Of course, feel free to follow any of the links in this post to the attackers’ conversations [and contact information] and chime in, yourself. In fact, I’d strongly encourage that. Remind these attackers that trying to take down what is still the only warning tool for rape survivors on FetLife is a shitty way for supposed advocates of a “Safe, Sane, and Consensual” so-called “lifestyle” to behave.

Additionally, as a user on Facebook said:

Hey, EMIS [Caroline Tyler’s employer] is a company that does stuff with computers related to health, and rape is a public health issue, so having an employee using their computer skills to attempt to destroy an anti-rape program is the exact opposite of what they say they stand for.

I responded:

That’s very true. Probably worth bringing up with their HR department. You can probably find out who their HR employees are by searching LinkedIn for that information.

For the long term, with respect to attacks in general

A technological response is needed, too. PAT-FetLife was a prototype I created in 6 hours one night a couple years ago. Since then, I’ve built numerous additional versions of Predator Alert Tool (for OkCupid, for Facebook, etc.) that work differently in order to try out new models and technologies. Ultimately, the goal is for it to function as an Internet-scale reputation system that resists rape culture. That’s a hard problem because rape culture can’t be solved with code alone; we need a sociocultural response (see above, “with respect to this specific attack”) and we need a sociotechnical response.

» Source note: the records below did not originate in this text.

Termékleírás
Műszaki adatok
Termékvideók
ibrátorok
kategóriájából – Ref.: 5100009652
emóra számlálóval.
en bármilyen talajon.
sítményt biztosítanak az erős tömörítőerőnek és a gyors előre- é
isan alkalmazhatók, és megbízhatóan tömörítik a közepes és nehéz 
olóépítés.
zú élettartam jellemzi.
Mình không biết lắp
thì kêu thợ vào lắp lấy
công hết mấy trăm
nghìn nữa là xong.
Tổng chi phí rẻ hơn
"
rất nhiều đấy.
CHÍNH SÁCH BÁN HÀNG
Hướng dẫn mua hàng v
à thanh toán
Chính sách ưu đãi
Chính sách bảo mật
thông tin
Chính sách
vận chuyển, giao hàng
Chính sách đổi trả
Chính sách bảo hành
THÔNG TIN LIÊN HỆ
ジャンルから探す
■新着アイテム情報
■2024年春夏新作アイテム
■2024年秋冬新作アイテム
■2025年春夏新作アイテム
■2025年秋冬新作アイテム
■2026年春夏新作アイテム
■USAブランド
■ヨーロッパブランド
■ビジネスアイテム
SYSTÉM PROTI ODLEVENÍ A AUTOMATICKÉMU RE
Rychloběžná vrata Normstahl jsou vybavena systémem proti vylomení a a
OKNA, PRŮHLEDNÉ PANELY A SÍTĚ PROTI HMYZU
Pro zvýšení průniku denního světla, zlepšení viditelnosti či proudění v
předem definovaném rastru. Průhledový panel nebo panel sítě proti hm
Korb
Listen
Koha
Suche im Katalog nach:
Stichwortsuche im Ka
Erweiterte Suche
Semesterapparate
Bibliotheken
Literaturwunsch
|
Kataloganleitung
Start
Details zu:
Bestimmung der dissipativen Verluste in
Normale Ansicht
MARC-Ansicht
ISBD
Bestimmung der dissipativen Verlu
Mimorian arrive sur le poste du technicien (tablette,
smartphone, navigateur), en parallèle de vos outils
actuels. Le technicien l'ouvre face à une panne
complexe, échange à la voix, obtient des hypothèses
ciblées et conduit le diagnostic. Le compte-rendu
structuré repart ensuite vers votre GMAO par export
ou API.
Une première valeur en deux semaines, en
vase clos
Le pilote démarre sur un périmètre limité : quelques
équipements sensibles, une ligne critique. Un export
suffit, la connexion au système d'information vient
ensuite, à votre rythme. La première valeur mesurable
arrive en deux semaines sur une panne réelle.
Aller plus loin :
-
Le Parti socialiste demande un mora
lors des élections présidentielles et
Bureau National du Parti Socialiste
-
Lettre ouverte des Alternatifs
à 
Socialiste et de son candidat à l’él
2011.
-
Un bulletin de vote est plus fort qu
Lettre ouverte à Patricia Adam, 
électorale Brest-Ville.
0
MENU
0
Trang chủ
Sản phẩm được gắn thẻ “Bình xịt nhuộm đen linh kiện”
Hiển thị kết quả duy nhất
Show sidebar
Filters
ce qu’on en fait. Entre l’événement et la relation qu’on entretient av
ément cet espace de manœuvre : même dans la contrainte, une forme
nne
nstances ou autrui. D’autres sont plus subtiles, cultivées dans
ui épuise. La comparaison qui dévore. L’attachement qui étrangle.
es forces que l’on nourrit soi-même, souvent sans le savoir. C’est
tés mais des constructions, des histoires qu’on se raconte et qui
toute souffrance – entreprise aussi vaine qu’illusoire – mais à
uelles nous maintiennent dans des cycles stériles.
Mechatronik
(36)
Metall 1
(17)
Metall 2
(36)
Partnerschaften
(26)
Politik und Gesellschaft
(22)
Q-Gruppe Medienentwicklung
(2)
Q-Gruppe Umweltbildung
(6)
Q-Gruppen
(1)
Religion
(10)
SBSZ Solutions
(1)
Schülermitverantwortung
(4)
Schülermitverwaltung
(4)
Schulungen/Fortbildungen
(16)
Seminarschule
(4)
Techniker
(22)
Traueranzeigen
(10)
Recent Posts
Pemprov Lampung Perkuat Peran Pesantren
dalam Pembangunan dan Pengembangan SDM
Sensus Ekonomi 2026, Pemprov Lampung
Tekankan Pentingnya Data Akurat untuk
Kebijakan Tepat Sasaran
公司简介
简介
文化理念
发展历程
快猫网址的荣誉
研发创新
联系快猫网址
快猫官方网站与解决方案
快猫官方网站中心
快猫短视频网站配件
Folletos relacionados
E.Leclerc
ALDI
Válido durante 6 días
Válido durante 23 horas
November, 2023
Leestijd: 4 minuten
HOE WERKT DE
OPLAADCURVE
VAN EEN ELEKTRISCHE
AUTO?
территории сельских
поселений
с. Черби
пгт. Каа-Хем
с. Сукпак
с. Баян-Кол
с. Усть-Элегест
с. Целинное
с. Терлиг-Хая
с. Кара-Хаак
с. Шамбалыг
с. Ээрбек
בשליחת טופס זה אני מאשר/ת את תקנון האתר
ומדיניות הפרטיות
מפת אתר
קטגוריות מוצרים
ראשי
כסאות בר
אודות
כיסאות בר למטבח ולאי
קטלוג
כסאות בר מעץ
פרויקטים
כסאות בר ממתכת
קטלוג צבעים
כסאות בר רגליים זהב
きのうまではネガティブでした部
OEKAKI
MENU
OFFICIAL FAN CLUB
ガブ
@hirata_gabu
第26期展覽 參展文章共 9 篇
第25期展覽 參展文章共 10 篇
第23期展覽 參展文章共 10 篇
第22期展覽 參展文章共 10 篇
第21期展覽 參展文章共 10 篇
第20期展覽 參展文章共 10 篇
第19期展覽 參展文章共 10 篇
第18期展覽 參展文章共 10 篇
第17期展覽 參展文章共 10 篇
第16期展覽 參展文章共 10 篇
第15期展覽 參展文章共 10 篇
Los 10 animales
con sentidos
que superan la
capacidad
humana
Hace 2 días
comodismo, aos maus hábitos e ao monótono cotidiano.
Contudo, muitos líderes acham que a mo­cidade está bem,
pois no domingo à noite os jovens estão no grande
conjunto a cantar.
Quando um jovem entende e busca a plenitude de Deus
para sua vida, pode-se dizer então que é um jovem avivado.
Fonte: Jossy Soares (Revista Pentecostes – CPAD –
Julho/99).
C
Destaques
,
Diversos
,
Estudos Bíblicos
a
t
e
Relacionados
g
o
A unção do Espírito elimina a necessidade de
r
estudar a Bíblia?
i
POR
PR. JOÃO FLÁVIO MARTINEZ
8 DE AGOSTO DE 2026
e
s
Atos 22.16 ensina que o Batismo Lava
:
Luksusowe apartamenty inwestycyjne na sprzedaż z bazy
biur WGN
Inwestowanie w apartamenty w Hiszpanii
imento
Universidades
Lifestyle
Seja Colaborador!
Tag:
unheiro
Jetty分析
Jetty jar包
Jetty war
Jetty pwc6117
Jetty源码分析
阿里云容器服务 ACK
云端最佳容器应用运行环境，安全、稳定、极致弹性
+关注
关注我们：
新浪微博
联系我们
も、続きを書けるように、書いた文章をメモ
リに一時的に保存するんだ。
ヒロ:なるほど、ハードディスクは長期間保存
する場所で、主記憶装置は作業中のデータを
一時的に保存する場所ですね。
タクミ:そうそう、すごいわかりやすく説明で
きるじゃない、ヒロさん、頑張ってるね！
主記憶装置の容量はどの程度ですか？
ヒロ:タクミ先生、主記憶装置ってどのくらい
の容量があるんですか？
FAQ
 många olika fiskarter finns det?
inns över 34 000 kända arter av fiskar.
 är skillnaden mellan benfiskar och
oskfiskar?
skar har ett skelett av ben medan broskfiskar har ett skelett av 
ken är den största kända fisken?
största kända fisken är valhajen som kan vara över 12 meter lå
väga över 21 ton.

Thanks to this latest attack, several extremely capable technologists have contacted me expressing interest in Predator Alert Tool and have suggested several promising design alternatives built on decentralized autonomous organizations (DAO). You can follow the conversation on Twitter.

Since I am only one person (who lives in a car and whose primary income is donations), I do not have the financial, emotional, or social resources to do all of the above on my own. As I mentioned on Facebook:

I’ll follow up any leads I have, but my time is much better spent devising a more resilient technological response to this [general issue, rather than this specific attack], because empirically speaking that’s the one thing I have been doing that [most] other people describe being unable to do. However, I am still just one person. My time and energy is limited. Your participation and collaboration is appreciated and needed.

Again, a number of people have already begun collaborating on that work. I will be happy to put anyone who contacts me directly in touch with one another so that you can coordinate those tasks and work more effectively together.

When will the PAT-FetLife reporting mechanism be available again?

After Caroline Tyler’s first attack, I re-enabled PAT-FetLife. The next day, she again attacked the reporting form. This shows a deliberate intent to keep sexual violence survivors from accessing tools they use to communicate.

Unfortunately, also as discussed in my prior post, there is currently no technological way to prevent Caroline Tyler from continuing to make the PAT-FetLife reporting service unavailable. That’s why people are currently composing complaint letters to her employer and why I’ve asked for legal representation.

Adding new information to PAT-FetLife will therefore only be possible when at least one of the following happens:

  • Google Forms updates the PAT-FetLife back-end to their “new” Google Spreadsheets system. The timeline they provided for this is “in 2014,” so that could be a few months yet.
  • Caroline Tyler stops launching her denial-of-service attack on PAT-FetLife, either by her own choice or by being compelled to stop through social, legal, or other pressure.
  • A new version of Predator Alert Tool for FetLife based on the DAO technology I am currently exploring (mentioned above) is ready.